Great play by Devin on second down.  He gets open in the middle of the field, makes a great move and gets outside the defensive back so he can get out of bounds and pick up and extra 10 yards.  First down at the Falcons 48.

Middle screen to Forte for about 12 yards.  And the two minute warning.

After the Falcons go offsides, Cutler hits Devin for five yards on first and five.  Bears at Atlanta’s 25.

First down, Cutler goes deep to Knox, incomplete.
There’s plenty of time here to tie the game, and still give up the game losing field goal in the final seconds.

Cutler is sacked on second and ten at the 31.  Great protection there, Pace, Williams and Omiyale all got beat immediately. Cutler couldn’t roll right or left or step up.

Third and 17.  Cutler throws the seam route to Olsen and draws pass interference on the middle linebacker.  Lofton never turned to try to play the ball.  First and ten at the 14.
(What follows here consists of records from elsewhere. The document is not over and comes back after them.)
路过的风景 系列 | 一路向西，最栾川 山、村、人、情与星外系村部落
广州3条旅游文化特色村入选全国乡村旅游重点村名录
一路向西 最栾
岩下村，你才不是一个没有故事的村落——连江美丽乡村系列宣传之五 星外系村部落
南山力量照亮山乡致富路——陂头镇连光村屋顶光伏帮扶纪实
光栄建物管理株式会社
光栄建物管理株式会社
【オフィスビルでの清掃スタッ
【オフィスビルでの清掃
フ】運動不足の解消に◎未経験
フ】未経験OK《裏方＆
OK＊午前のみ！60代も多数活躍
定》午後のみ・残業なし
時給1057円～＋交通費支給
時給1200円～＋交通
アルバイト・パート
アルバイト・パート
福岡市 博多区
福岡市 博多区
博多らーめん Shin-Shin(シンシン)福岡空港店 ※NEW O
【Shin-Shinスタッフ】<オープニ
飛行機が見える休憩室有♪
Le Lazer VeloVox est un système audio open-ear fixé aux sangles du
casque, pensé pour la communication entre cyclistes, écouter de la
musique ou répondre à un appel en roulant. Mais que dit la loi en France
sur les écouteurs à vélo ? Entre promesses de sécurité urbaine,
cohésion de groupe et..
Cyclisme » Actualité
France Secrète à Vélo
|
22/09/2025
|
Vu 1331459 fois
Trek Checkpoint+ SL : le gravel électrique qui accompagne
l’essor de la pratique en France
Cutler has Knox on a slant, but the ball is knocked down at the line.  That would have been a TD.
Omiyale is called for a false start.  Second and 15 from the 19.

Cutler swings it out to Forte who for no aparent reason jumps in the air then can’t adjust to the ball.  Not that it matters, Earl Bennett is called for pass interference on a “pick.”  And that’s just a terrible call.  Just awful.  Nice to see the officials have imaginations, though.

2nd and 25 from the 29.

Cutler throws incomplete for Olsen.  The Bears aren’t blocking anybody.

3rd and 25.  Cutler finds earl for 24 yards.  Fourth and one.  Of course, the Bears can’t run the ball, not because of the clock, but because they never block anybody.  You’re almost stuck having to throw it into the end zone.  Another reason why you can’t make the playoffs if you can’t run the ball.

That was a great catch by Bennett, and Cutler gunned it in there.

Fourth and one, Pace is called for a false start.  And on the replay, you can tell that he just didn’t know what the snap count was.  Holy shit.

Cutler tries to find Clark in the middle of the field, and it is knocked down.

Atlanta wins 21-14.

A frustrating loss, not only because they had a chance to tie at the end, but more so because after a great start they got outclassed the rest of the way.  Not a good sign.